"Mission flash" sur les urgences : "Emmanuel Macron essaye de repousser l’échéance au-delà des législatives avec un énième rapport"
Le porte-parole de l’Association des médecins urgentistes de France estime qu'Emmanuel Macron est largement responsable de la situation dans les hôpitaux.
Le porte-parole de l’Association des médecins urgentistes de France et conseiller régional France insoumise d'Ile-de-France, Christophe Prudhomme, estime mercredi sur franceinfo que la "mission flash" lancée par Emmanuel Macron constituera un "énième rapport". Le président de la République "essaye de repousser l’échéance au-delà des législatives avec un énième rapport", selon l'urgentiste.
franceinfo : Comment faire pour que ce ne soit pas un rapport de plus sur l'hôpital ?
Christophe Prudhomme : Le diagnostic est connu. Moi je suis urgentiste, quand le diagnostic est connu il faut administrer le plus rapidement possible le traitement. Il n’y a pas besoin d’autopsie dans ce cas. Emmanuel Macron est largement responsable de la situation présente. La difficulté aujourd’hui est que les personnels quittent l’hôpital, le Ségur n’a absolument pas répondu aux attentes. Ce qui encombre aujourd’hui les urgences, ce sont les 20% de patients que l’on doit hospitaliser et pour lesquels on n’a pas de lit. Or, tous les projets de restructuration d’hôpitaux prévoient des suppressions de lits. Depuis cinq ans, y compris en pleine épidémie de Covid, des lits ont fermé, 17 000 ont été fermés en cinq ans. Tout ça est connu. En 2019, nous étions déjà dans la rue, comment être entendu aujourd’hui alors qu’Emmanuel Macron essaye de repousser l’échéance au-delà des législatives avec un énième rapport.

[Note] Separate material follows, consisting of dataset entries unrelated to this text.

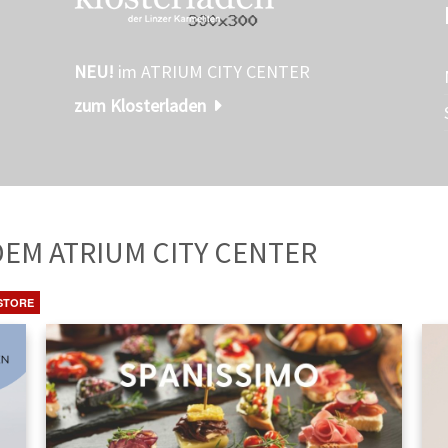
NEU!
im ATRIUM CITY CENTER
zum Klosterladen
TE
AUS DEM ATRIUM CITY CENTER
STORE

Ce rapport sera inutile selon vous ?
Je connais Monsieur François Braun, en charge de la rédaction du rapport et président de Samu-Urgences de France, on mélange les genres. Il représente un syndicat professionnel, il a été conseiller santé du président, il nous a vendu le service d’accès aux soins en début d’année. Comment pouvons-nous avoir confiance dans ses propositions ?
Que faut-il faire selon vous ?
Il faut absolument maintenir les services d’urgence ouverts. Je travaille dans un Samu, si on demande aux patients qui n’ont pas accès aux urgences d’appeler le Samu, les Samus vont exploser. Quand les standards sont encombrés, un appel pour un arrêt cardiaque, si on met 10 minutes pour décrocher, c’est une catastrophe. Il faut réellement que l’on soit entendu, il faut immédiatement remplir les écoles avec des étudiants qui seront sur le terrain d’ici un an pour les aides-soignants, dans trois ans pour les infirmières et il faut que pour les médecins, le travail soit partagé entre tous les médecins, c’est-à-dire qu’il faut rétablir l’obligation de la garde pour l’ensemble des médecins. Si la charge de travail la nuit, le week-end et les jours fériés est répartie sur l’ensemble des médecins, on pourra passer le cap d’ici 2030, en espérant toujours avoir plus de médecins disponibles d’ici là. Ce qui risque de ne pas être le cas : cette année, rentrent en médecine 10 000 étudiants, on n’a pas supprimé le numerus clausus donc ça fait 10 000 étudiants qui seront médecins en 2030, c’est le même nombre qu’en 1975. A un moment donné, il faut que le président de la République cesse d’être dans le déni, écoute le terrain et n’essaye pas de repousser en permanence le vrai débat.
Comment envisagez-vous la période estivale pour les services d’urgence ?
Ça va être catastrophique. On va rendre un rapport début juillet mais c’est maintenant qu’il faut prendre des décisions. Pourquoi est-ce que l’on n’arrive pas à trouver du personnel soignant de nuit ? La prime de nuit pour les agents hospitaliers, c’est 1,07 euro brut de l’heure. On ne valorise pas la nuit. Nous avons entre 150 et 200 000 infirmières en âge de travailler qui ont abandonné le métier. Une des causes c’est la perte de la pénibilité qui permettait aux personnels soignants de profiter d’une retraite anticipée, cela a été perdu. Aujourd’hui, l’objectif des restructurations dans les hôpitaux c’est de supprimer des jours de RTT, c’est de demander au personnel de ne pas prendre plus de quinze jours de vacances cet été comme l’a fait Martin Hirsch [directeur général du groupement hospitalier d'Ile-de-France] pour les hôpitaux de Paris. Comment voulez-vous que le système tienne ? Ce n’est pas possible.